The Tesla logo on a Model 3 at a car show on October 3, 2018 in Paris. (AP Photo/Christophe Ena, File)
PA
Tesla delivered its first electric trucks to PepsiCo on Thursday, more than three years after the company planned to start making the vehicles.
The Austin, Texas-based company formally delivered the trucks to a factory located near Reno, Nevada. The event was broadcast live on Twitter, a platform owned by Elon Musk.
Musk drove one of the three Tesla trucks in front of a crowd gathered inside the factory. One of the vehicles was white, the other bore the Pepsi logo, and the third was painted in Frito-Lay colors.
PepsiCo, based in Purchase, New York, is part of a zero-emission charging project at Frito-Lay’s Modesto, California facility. The project is funded by a $15.4 million clean charging technologies grant from the California Air Resources Board, which includes 15 Tesla electric tractor-trailers and other electric or natural gas-powered vehicles.
Electric trucks would also be eligible for a federal tax credit of up to $40,000.
During his presentation of the Tesla trucks in November 2017, Musk said that production would start in 2019 and that the vehicles would be able to follow each other autonomously as part of a caravan. But during Tesla’s third-quarter earnings conference call last October, the businessman said the company’s “Autonomous Driving” system wasn’t quite ready.
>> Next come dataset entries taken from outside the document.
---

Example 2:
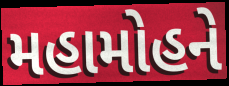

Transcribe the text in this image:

મહામોહને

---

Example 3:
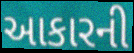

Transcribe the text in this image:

આકારની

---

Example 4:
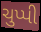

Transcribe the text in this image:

ચુપ્પી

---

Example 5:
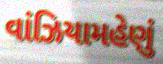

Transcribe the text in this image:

વાંઝિયામહેણું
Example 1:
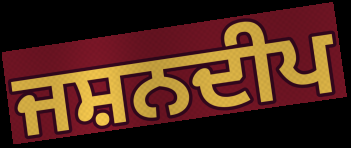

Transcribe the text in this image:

ਜਸ਼ਨਦੀਪ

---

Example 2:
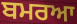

Musk reported that the truck has a range of 800 kilometers (500 miles) per load when carrying a load of 37,000 kilograms (82,000 pounds). The company plans to ramp up production to build 50,000 trucks in North America by 2024.
Competing companies working on hydrogen-powered trucks say battery-powered trucks are useless for long-haul services because the huge batteries take so long to charge. Musk said that hydrogen is not needed in heavy cargo transport.